> **Source document**:
[Start of section]

Periodic Reporting for period 1 - GFSMART (Design and Integration of Graphene Fibre Based Antennas for Smart Textiles)

Periodo di rendicontazione: 2018-04-01 al 2020-03-31

In the era of the Internet of things (IoT), textiles that surround us in daily life can create a functional interface that facilitates connectivity. The project focuses on exploring a new tangible interface for the IoT network and tackles one of the critical components, the antennas, in wireless communication. Textiles, including electronic components, are about to face tremendous environmental and resource challenges due to the complexity of sorting, the risk to supplies and metal contamination in textile recycling streams. Besides, meeting the requirement for textiles to exhibit qualities of drapability, touch, lightness and washability when combined with metals, creates new challenges in making the textiles wearable. Proposing invisibly and unobtrusively electronic integration of these components into wearables became essential especially while designing for the young children and elderly people mainly with Alzheimer’s disease and dementia due to their preferences for haptic interaction and lacking control on some external devices such as tracking devices, and other communication tools. Not limited to wearables, textiles can offer a new communication interface that promises tangible hidden connectivity in the context of tracking and monitoring of vulnerable children either in outdoor/indoor settings, and elderly and people with disabilities to provide services in public spaces and transportation, architectural spaces for anonymously tracking patients for disease spreading, and many more.

[End of section]

Could you copy out the entire GFSMART project summary above, word for word?

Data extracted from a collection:

[Start of section]

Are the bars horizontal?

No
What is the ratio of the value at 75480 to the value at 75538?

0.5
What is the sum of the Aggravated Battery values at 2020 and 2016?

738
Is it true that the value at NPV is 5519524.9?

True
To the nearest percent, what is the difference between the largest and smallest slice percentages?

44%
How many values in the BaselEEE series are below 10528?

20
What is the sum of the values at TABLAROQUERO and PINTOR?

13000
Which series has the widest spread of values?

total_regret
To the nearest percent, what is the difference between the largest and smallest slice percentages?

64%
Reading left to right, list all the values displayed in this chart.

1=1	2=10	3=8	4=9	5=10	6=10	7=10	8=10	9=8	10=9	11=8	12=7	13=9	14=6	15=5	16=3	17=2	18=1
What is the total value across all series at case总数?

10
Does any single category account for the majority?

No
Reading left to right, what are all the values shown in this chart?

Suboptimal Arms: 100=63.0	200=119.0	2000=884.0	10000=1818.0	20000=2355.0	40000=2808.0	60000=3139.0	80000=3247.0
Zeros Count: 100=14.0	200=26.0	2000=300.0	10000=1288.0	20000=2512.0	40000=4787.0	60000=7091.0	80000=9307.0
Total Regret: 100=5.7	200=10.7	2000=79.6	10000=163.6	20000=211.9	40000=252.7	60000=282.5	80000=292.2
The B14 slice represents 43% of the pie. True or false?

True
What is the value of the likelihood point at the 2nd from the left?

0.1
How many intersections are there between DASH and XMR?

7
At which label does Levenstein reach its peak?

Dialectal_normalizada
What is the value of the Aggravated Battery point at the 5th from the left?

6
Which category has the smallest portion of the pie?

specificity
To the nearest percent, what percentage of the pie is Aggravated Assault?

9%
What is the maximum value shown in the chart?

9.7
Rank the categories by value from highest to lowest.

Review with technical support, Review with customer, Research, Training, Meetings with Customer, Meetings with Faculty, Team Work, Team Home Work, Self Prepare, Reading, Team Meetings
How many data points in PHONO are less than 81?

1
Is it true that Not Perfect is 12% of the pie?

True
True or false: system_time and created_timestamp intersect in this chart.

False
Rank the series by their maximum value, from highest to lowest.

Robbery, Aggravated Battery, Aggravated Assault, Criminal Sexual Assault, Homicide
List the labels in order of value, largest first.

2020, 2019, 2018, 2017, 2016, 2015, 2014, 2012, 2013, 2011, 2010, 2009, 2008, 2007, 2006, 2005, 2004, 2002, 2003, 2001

[End of section]

> **Reply to the task**:
Periodic Reporting for period 1 - GFSMART (Design and Integration of Graphene Fibre Based Antennas for Smart Textiles)

Periodo di rendicontazione: 2018-04-01 al 2020-03-31

In the era of the Internet of things (IoT), textiles that surround us in daily life can create a functional interface that facilitates connectivity. The project focuses on exploring a new tangible interface for the IoT network and tackles one of the critical components, the antennas, in wireless communication. Textiles, including electronic components, are about to face tremendous environmental and resource challenges due to the complexity of sorting, the risk to supplies and metal contamination in textile recycling streams. Besides, meeting the requirement for textiles to exhibit qualities of drapability, touch, lightness and washability when combined with metals, creates new challenges in making the textiles wearable. Proposing invisibly and unobtrusively electronic integration of these components into wearables became essential especially while designing for the young children and elderly people mainly with Alzheimer’s disease and dementia due to their preferences for haptic interaction and lacking control on some external devices such as tracking devices, and other communication tools. Not limited to wearables, textiles can offer a new communication interface that promises tangible hidden connectivity in the context of tracking and monitoring of vulnerable children either in outdoor/indoor settings, and elderly and people with disabilities to provide services in public spaces and transportation, architectural spaces for anonymously tracking patients for disease spreading, and many more.